Turn every line of all the entries below into a single numbered list, leaving out any blank lines.
────────────────────
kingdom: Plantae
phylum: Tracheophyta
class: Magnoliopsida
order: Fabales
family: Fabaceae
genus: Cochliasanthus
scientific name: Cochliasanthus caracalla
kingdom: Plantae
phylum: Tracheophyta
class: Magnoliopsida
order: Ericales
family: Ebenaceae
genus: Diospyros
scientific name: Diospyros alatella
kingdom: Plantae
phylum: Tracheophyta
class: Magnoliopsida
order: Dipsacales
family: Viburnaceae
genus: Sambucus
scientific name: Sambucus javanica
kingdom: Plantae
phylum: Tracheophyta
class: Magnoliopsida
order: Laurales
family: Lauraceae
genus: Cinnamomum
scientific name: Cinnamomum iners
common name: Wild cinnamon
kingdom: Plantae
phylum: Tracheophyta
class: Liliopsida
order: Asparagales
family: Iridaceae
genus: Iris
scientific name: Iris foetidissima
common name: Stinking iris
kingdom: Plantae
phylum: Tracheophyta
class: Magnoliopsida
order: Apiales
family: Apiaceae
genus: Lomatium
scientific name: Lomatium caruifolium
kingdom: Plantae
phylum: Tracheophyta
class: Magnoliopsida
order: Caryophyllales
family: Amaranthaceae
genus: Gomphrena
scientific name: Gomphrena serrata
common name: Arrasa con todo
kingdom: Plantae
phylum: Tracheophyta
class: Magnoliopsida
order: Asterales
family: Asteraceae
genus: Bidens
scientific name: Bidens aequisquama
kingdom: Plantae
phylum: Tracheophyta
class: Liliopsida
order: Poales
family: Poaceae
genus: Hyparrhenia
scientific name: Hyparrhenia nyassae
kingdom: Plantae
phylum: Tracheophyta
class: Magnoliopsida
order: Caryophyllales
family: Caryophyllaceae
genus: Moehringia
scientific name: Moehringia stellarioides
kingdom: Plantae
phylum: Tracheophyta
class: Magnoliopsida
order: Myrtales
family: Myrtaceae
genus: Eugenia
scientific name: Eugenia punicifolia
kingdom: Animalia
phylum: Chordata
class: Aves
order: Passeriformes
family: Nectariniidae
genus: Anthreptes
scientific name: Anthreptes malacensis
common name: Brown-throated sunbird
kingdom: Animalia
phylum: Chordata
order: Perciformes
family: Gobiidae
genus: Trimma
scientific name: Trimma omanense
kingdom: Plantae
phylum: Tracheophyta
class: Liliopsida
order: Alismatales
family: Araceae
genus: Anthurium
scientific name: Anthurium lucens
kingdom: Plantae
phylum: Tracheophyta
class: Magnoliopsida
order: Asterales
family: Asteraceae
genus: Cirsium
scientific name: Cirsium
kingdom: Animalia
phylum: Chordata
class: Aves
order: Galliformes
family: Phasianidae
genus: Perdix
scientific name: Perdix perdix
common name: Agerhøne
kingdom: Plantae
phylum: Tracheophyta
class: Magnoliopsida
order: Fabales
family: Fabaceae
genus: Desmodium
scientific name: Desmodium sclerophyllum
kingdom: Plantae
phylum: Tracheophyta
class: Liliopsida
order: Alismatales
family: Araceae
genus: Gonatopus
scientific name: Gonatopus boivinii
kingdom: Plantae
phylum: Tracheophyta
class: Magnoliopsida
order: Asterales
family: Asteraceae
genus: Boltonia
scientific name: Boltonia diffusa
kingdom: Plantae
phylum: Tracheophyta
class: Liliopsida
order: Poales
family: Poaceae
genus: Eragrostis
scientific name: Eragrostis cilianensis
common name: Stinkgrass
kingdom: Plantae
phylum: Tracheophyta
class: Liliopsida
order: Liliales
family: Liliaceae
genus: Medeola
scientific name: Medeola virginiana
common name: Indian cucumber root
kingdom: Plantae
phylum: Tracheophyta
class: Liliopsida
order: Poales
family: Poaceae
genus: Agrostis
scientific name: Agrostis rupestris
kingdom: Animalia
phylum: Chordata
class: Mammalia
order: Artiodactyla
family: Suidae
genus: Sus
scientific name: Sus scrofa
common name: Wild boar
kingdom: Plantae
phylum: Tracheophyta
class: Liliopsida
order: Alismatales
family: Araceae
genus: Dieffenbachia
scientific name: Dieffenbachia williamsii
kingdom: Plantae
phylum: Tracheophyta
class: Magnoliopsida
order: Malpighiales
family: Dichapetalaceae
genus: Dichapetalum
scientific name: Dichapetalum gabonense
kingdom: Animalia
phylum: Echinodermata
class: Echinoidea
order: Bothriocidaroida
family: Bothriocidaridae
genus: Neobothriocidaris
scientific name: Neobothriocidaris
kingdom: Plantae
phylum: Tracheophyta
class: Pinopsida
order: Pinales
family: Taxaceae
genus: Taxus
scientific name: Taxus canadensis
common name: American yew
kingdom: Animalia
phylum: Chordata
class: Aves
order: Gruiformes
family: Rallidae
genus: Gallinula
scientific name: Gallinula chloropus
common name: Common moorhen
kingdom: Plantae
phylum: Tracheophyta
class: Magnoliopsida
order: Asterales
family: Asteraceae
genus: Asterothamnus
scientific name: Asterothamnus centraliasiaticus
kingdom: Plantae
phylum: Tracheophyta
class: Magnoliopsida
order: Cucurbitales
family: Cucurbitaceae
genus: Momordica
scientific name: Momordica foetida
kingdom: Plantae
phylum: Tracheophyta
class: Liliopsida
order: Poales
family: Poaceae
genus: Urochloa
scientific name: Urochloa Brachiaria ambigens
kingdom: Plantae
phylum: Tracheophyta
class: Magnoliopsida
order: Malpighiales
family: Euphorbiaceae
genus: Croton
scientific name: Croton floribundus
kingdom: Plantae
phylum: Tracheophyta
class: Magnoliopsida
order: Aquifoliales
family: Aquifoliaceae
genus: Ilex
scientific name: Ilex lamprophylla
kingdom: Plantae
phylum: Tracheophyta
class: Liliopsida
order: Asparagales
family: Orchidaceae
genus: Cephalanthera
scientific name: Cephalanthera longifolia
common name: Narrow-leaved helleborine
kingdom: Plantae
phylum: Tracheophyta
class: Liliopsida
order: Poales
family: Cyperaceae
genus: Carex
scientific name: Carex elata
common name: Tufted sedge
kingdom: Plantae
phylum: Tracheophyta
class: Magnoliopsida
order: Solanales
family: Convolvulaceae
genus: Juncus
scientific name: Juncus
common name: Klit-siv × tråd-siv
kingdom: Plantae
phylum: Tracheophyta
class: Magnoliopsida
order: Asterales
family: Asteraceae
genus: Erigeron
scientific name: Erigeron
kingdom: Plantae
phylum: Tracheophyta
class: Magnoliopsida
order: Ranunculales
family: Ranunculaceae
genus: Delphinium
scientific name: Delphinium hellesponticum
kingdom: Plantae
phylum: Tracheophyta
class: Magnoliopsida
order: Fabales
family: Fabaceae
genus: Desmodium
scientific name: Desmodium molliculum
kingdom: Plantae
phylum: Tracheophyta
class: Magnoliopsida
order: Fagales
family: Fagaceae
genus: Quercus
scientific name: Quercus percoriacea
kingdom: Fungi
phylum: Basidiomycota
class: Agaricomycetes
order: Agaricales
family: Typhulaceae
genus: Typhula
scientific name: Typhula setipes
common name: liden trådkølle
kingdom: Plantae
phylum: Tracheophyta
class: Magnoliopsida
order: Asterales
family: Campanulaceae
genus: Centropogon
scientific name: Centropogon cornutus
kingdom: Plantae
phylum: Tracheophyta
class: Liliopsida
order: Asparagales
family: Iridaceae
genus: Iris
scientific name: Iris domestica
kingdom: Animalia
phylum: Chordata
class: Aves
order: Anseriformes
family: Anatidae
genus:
────────────────────
Response
1. kingdom: Plantae
2. phylum: Tracheophyta
3. class: Magnoliopsida
4. order: Fabales
5. family: Fabaceae
6. genus: Cochliasanthus
7. scientific name: Cochliasanthus caracalla
8. kingdom: Plantae
9. phylum: Tracheophyta
10. class: Magnoliopsida
11. order: Ericales
12. family: Ebenaceae
13. genus: Diospyros
14. scientific name: Diospyros alatella
15. kingdom: Plantae
16. phylum: Tracheophyta
17. class: Magnoliopsida
18. order: Dipsacales
19. family: Viburnaceae
20. genus: Sambucus
21. scientific name: Sambucus javanica
22. kingdom: Plantae
23. phylum: Tracheophyta
24. class: Magnoliopsida
25. order: Laurales
26. family: Lauraceae
27. genus: Cinnamomum
28. scientific name: Cinnamomum iners
29. common name: Wild cinnamon
30. kingdom: Plantae
31. phylum: Tracheophyta
32. class: Liliopsida
33. order: Asparagales
34. family: Iridaceae
35. genus: Iris
36. scientific name: Iris foetidissima
37. common name: Stinking iris
38. kingdom: Plantae
39. phylum: Tracheophyta
40. class: Magnoliopsida
41. order: Apiales
42. family: Apiaceae
43. genus: Lomatium
44. scientific name: Lomatium caruifolium
45. kingdom: Plantae
46. phylum: Tracheophyta
47. class: Magnoliopsida
48. order: Caryophyllales
49. family: Amaranthaceae
50. genus: Gomphrena
51. scientific name: Gomphrena serrata
52. common name: Arrasa con todo
53. kingdom: Plantae
54. phylum: Tracheophyta
55. class: Magnoliopsida
56. order: Asterales
57. family: Asteraceae
58. genus: Bidens
59. scientific name: Bidens aequisquama
60. kingdom: Plantae
61. phylum: Tracheophyta
62. class: Liliopsida
63. order: Poales
64. family: Poaceae
65. genus: Hyparrhenia
66. scientific name: Hyparrhenia nyassae
67. kingdom: Plantae
68. phylum: Tracheophyta
69. class: Magnoliopsida
70. order: Caryophyllales
71. family: Caryophyllaceae
72. genus: Moehringia
73. scientific name: Moehringia stellarioides
74. kingdom: Plantae
75. phylum: Tracheophyta
76. class: Magnoliopsida
77. order: Myrtales
78. family: Myrtaceae
79. genus: Eugenia
80. scientific name: Eugenia punicifolia
81. kingdom: Animalia
82. phylum: Chordata
83. class: Aves
84. order: Passeriformes
85. family: Nectariniidae
86. genus: Anthreptes
87. scientific name: Anthreptes malacensis
88. common name: Brown-throated sunbird
89. kingdom: Animalia
90. phylum: Chordata
91. order: Perciformes
92. family: Gobiidae
93. genus: Trimma
94. scientific name: Trimma omanense
95. kingdom: Plantae
96. phylum: Tracheophyta
97. class: Liliopsida
98. order: Alismatales
99. family: Araceae
100. genus: Anthurium
101. scientific name: Anthurium lucens
102. kingdom: Plantae
103. phylum: Tracheophyta
104. class: Magnoliopsida
105. order: Asterales
106. family: Asteraceae
107. genus: Cirsium
108. scientific name: Cirsium
109. kingdom: Animalia
110. phylum: Chordata
111. class: Aves
112. order: Galliformes
113. family: Phasianidae
114. genus: Perdix
115. scientific name: Perdix perdix
116. common name: Agerhøne
117. kingdom: Plantae
118. phylum: Tracheophyta
119. class: Magnoliopsida
120. order: Fabales
121. family: Fabaceae
122. genus: Desmodium
123. scientific name: Desmodium sclerophyllum
124. kingdom: Plantae
125. phylum: Tracheophyta
126. class: Liliopsida
127. order: Alismatales
128. family: Araceae
129. genus: Gonatopus
130. scientific name: Gonatopus boivinii
131. kingdom: Plantae
132. phylum: Tracheophyta
133. class: Magnoliopsida
134. order: Asterales
135. family: Asteraceae
136. genus: Boltonia
137. scientific name: Boltonia diffusa
138. kingdom: Plantae
139. phylum: Tracheophyta
140. class: Liliopsida
141. order: Poales
142. family: Poaceae
143. genus: Eragrostis
144. scientific name: Eragrostis cilianensis
145. common name: Stinkgrass
146. kingdom: Plantae
147. phylum: Tracheophyta
148. class: Liliopsida
149. order: Liliales
150. family: Liliaceae
151. genus: Medeola
152. scientific name: Medeola virginiana
153. common name: Indian cucumber root
154. kingdom: Plantae
155. phylum: Tracheophyta
156. class: Liliopsida
157. order: Poales
158. family: Poaceae
159. genus: Agrostis
160. scientific name: Agrostis rupestris
161. kingdom: Animalia
162. phylum: Chordata
163. class: Mammalia
164. order: Artiodactyla
165. family: Suidae
166. genus: Sus
167. scientific name: Sus scrofa
168. common name: Wild boar
169. kingdom: Plantae
170. phylum: Tracheophyta
171. class: Liliopsida
172. order: Alismatales
173. family: Araceae
174. genus: Dieffenbachia
175. scientific name: Dieffenbachia williamsii
176. kingdom: Plantae
177. phylum: Tracheophyta
178. class: Magnoliopsida
179. order: Malpighiales
180. family: Dichapetalaceae
181. genus: Dichapetalum
182. scientific name: Dichapetalum gabonense
183. kingdom: Animalia
184. phylum: Echinodermata
185. class: Echinoidea
186. order: Bothriocidaroida
187. family: Bothriocidaridae
188. genus: Neobothriocidaris
189. scientific name: Neobothriocidaris
190. kingdom: Plantae
191. phylum: Tracheophyta
192. class: Pinopsida
193. order: Pinales
194. family: Taxaceae
195. genus: Taxus
196. scientific name: Taxus canadensis
197. common name: American yew
198. kingdom: Animalia
199. phylum: Chordata
200. class: Aves
201. order: Gruiformes
202. family: Rallidae
203. genus: Gallinula
204. scientific name: Gallinula chloropus
205. common name: Common moorhen
206. kingdom: Plantae
207. phylum: Tracheophyta
208. class: Magnoliopsida
209. order: Asterales
210. family: Asteraceae
211. genus: Asterothamnus
212. scientific name: Asterothamnus centraliasiaticus
213. kingdom: Plantae
214. phylum: Tracheophyta
215. class: Magnoliopsida
216. order: Cucurbitales
217. family: Cucurbitaceae
218. genus: Momordica
219. scientific name: Momordica foetida
220. kingdom: Plantae
221. phylum: Tracheophyta
222. class: Liliopsida
223. order: Poales
224. family: Poaceae
225. genus: Urochloa
226. scientific name: Urochloa Brachiaria ambigens
227. kingdom: Plantae
228. phylum: Tracheophyta
229. class: Magnoliopsida
230. order: Malpighiales
231. family: Euphorbiaceae
232. genus: Croton
233. scientific name: Croton floribundus
234. kingdom: Plantae
235. phylum: Tracheophyta
236. class: Magnoliopsida
237. order: Aquifoliales
238. family: Aquifoliaceae
239. genus: Ilex
240. scientific name: Ilex lamprophylla
241. kingdom: Plantae
242. phylum: Tracheophyta
243. class: Liliopsida
244. order: Asparagales
245. family: Orchidaceae
246. genus: Cephalanthera
247. scientific name: Cephalanthera longifolia
248. common name: Narrow-leaved helleborine
249. kingdom: Plantae
250. phylum: Tracheophyta
251. class: Liliopsida
252. order: Poales
253. family: Cyperaceae
254. genus: Carex
255. scientific name: Carex elata
256. common name: Tufted sedge
257. kingdom: Plantae
258. phylum: Tracheophyta
259. class: Magnoliopsida
260. order: Solanales
261. family: Convolvulaceae
262. genus: Juncus
263. scientific name: Juncus
264. common name: Klit-siv × tråd-siv
265. kingdom: Plantae
266. phylum: Tracheophyta
267. class: Magnoliopsida
268. order: Asterales
269. family: Asteraceae
270. genus: Erigeron
271. scientific name: Erigeron
272. kingdom: Plantae
273. phylum: Tracheophyta
274. class: Magnoliopsida
275. order: Ranunculales
276. family: Ranunculaceae
277. genus: Delphinium
278. scientific name: Delphinium hellesponticum
279. kingdom: Plantae
280. phylum: Tracheophyta
281. class: Magnoliopsida
282. order: Fabales
283. family: Fabaceae
284. genus: Desmodium
285. scientific name: Desmodium molliculum
286. kingdom: Plantae
287. phylum: Tracheophyta
288. class: Magnoliopsida
289. order: Fagales
290. family: Fagaceae
291. genus: Quercus
292. scientific name: Quercus percoriacea
293. kingdom: Fungi
294. phylum: Basidiomycota
295. class: Agaricomycetes
296. order: Agaricales
297. family: Typhulaceae
298. genus: Typhula
299. scientific name: Typhula setipes
300. common name: liden trådkølle
301. kingdom: Plantae
302. phylum: Tracheophyta
303. class: Magnoliopsida
304. order: Asterales
305. family: Campanulaceae
306. genus: Centropogon
307. scientific name: Centropogon cornutus
308. kingdom: Plantae
309. phylum: Tracheophyta
310. class: Liliopsida
311. order: Asparagales
312. family: Iridaceae
313. genus: Iris
314. scientific name: Iris domestica
315. kingdom: Animalia
316. phylum: Chordata
317. class: Aves
318. order: Anseriformes
319. family: Anatidae
320. genus:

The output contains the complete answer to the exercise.